00:55 Yelena Shulyatyeva
A significant takeaway is that expectations are at their lowest point in 13 years. Consumers are indicating concerns about job availability, reflecting a heightened level of worry. This index, which measures expectations for fewer job opportunities, is currently the highest it’s been since the Great Recession. The survey was conducted during a period of intense uncertainty, particularly around the recent tariffs, which seem to have surprised consumers. They are genuinely concerned about the impact these tariffs may have on their financial situations and employment prospects.
02:24 Speaker A
Indeed, there’s a striking statistic from this report: 32.1% of consumers anticipate fewer job opportunities in the coming six months. This figure approaches levels seen in April 2009, during the depths of the Great Recession.
02:45 Yelena Shulyatyeva
Absolutely. This is quite alarming, and it underscores their concerns regarding personal finances. Referring to the JOLTS data you mentioned earlier, it’s noteworthy that the job openings rate has dropped to 4.3%, which is critical.
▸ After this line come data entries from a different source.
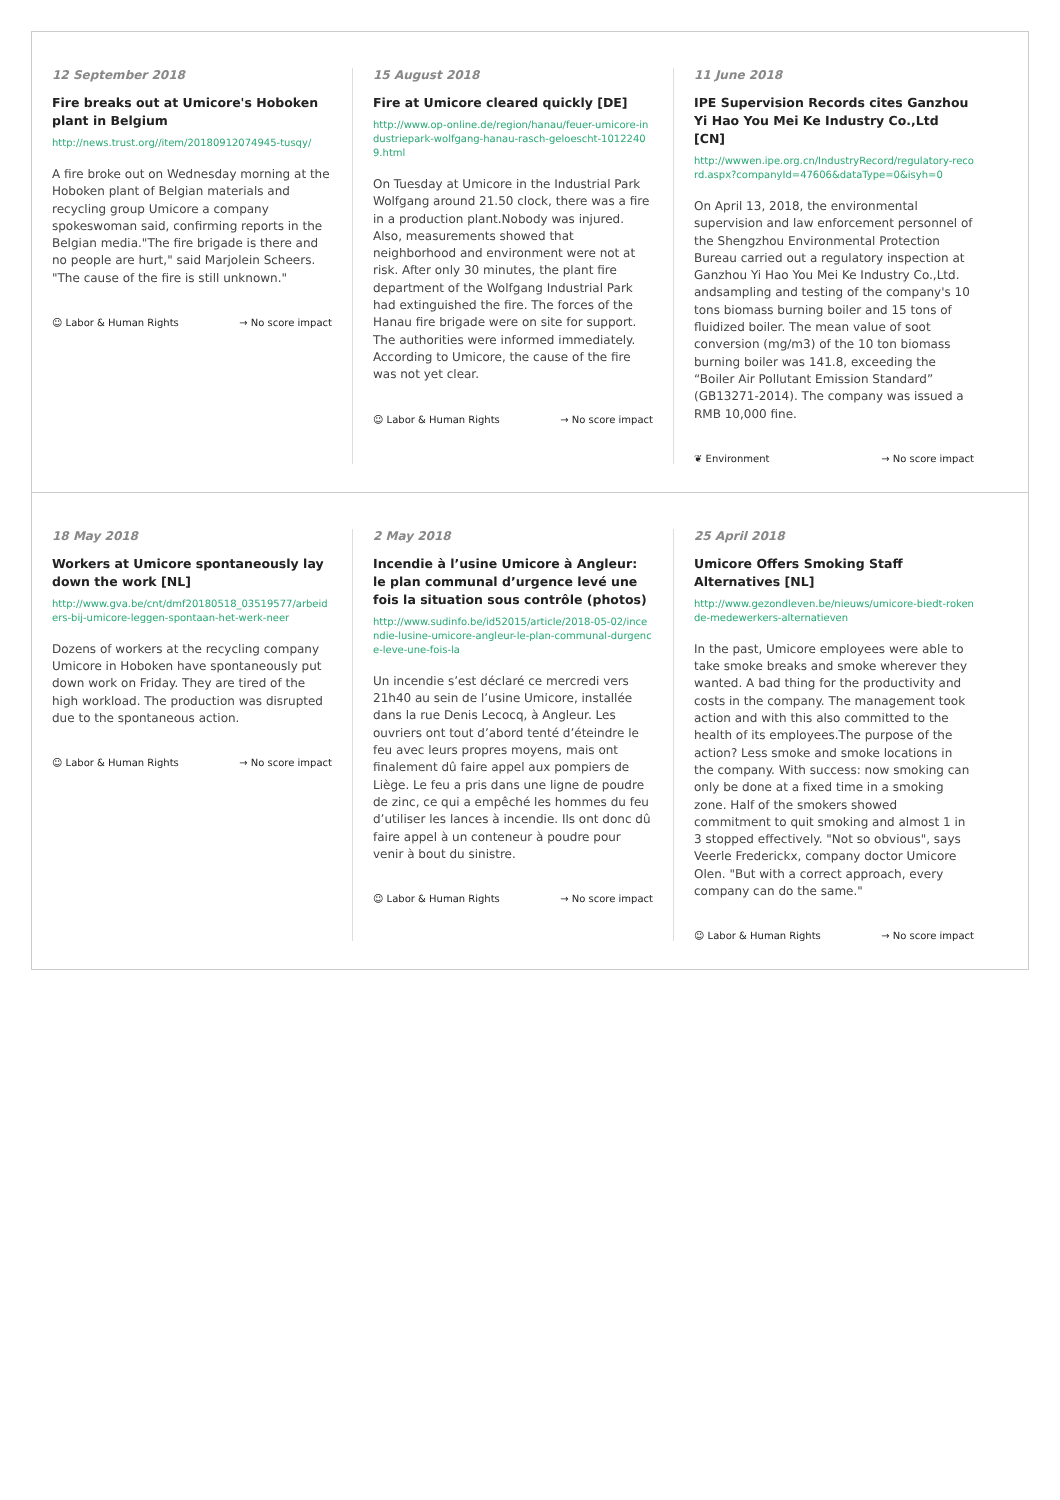12 September 2018
Fire breaks out at Umicore's Hoboken plant in Belgium
http://news.trust.org//item/20180912074945-tusqy/
A fire broke out on Wednesday morning at the Hoboken plant of Belgian materials and recycling group Umicore a company spokeswoman said, confirming reports in the Belgian media."The fire brigade is there and no people are hurt," said Marjolein Scheers. "The cause of the fire is still unknown."
☺ Labor & Human Rights → No score impact
15 August 2018
Fire at Umicore cleared quickly [DE]
http://www.op-online.de/region/hanau/feuer-umicore-industriepark-wolfgang-hanau-rasch-geloescht-10122409.html
On Tuesday at Umicore in the Industrial Park Wolfgang around 21.50 clock, there was a fire in a production plant.Nobody was injured. Also, measurements showed that neighborhood and environment were not at risk. After only 30 minutes, the plant fire department of the Wolfgang Industrial Park had extinguished the fire. The forces of the Hanau fire brigade were on site for support. The authorities were informed immediately. According to Umicore, the cause of the fire was not yet clear.
☺ Labor & Human Rights → No score impact
11 June 2018
IPE Supervision Records cites Ganzhou Yi Hao You Mei Ke Industry Co.,Ltd [CN]
http://wwwen.ipe.org.cn/IndustryRecord/regulatory-record.aspx?companyId=47606&dataType=0&isyh=0
On April 13, 2018, the environmental supervision and law enforcement personnel of the Shengzhou Environmental Protection Bureau carried out a regulatory inspection at Ganzhou Yi Hao You Mei Ke Industry Co.,Ltd. andsampling and testing of the company's 10 tons biomass burning boiler and 15 tons of fluidized boiler. The mean value of soot conversion (mg/m3) of the 10 ton biomass burning boiler was 141.8, exceeding the “Boiler Air Pollutant Emission Standard” (GB13271-2014). The company was issued a RMB 10,000 fine.
❦ Environment → No score impact
18 May 2018
Workers at Umicore spontaneously lay down the work [NL]
http://www.gva.be/cnt/dmf20180518_03519577/arbeiders-bij-umicore-leggen-spontaan-het-werk-neer
Dozens of workers at the recycling company Umicore in Hoboken have spontaneously put down work on Friday. They are tired of the high workload. The production was disrupted due to the spontaneous action.
☺ Labor & Human Rights → No score impact
2 May 2018
Incendie à l’usine Umicore à Angleur: le plan communal d’urgence levé une fois la situation sous contrôle (photos)
http://www.sudinfo.be/id52015/article/2018-05-02/incendie-lusine-umicore-angleur-le-plan-communal-durgence-leve-une-fois-la
Un incendie s’est déclaré ce mercredi vers 21h40 au sein de l’usine Umicore, installée dans la rue Denis Lecocq, à Angleur. Les ouvriers ont tout d’abord tenté d’éteindre le feu avec leurs propres moyens, mais ont finalement dû faire appel aux pompiers de Liège. Le feu a pris dans une ligne de poudre de zinc, ce qui a empêché les hommes du feu d’utiliser les lances à incendie. Ils ont donc dû faire appel à un conteneur à poudre pour venir à bout du sinistre.
☺ Labor & Human Rights → No score impact
25 April 2018
Umicore Offers Smoking Staff Alternatives [NL]
http://www.gezondleven.be/nieuws/umicore-biedt-rokende-medewerkers-alternatieven
In the past, Umicore employees were able to take smoke breaks and smoke wherever they wanted. A bad thing for the productivity and costs in the company. The management took action and with this also committed to the health of its employees.The purpose of the action? Less smoke and smoke locations in the company. With success: now smoking can only be done at a fixed time in a smoking zone. Half of the smokers showed commitment to quit smoking and almost 1 in 3 stopped effectively. "Not so obvious", says Veerle Frederickx, company doctor Umicore Olen. "But with a correct approach, every company can do the same."
☺ Labor & Human Rights → No score impact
A rate below 4.5% is often indicative of more significant increases in the unemployment rate, suggesting potential economic challenges ahead.
03:49 Speaker A
Despite these concerning indicators, we see stock markets rallying. How do you interpret this? Do you believe that the narrative of consumer resilience over the past four years may be overly optimistic, particularly among investors? Can this resilience persist in light of the softer data?
04:13 Yelena Shulyatyeva
Indeed, that draws a contrast between soft data and hard data. The real concern will emerge when the hard data starts declining. That’s when we are likely to see more significant reactions.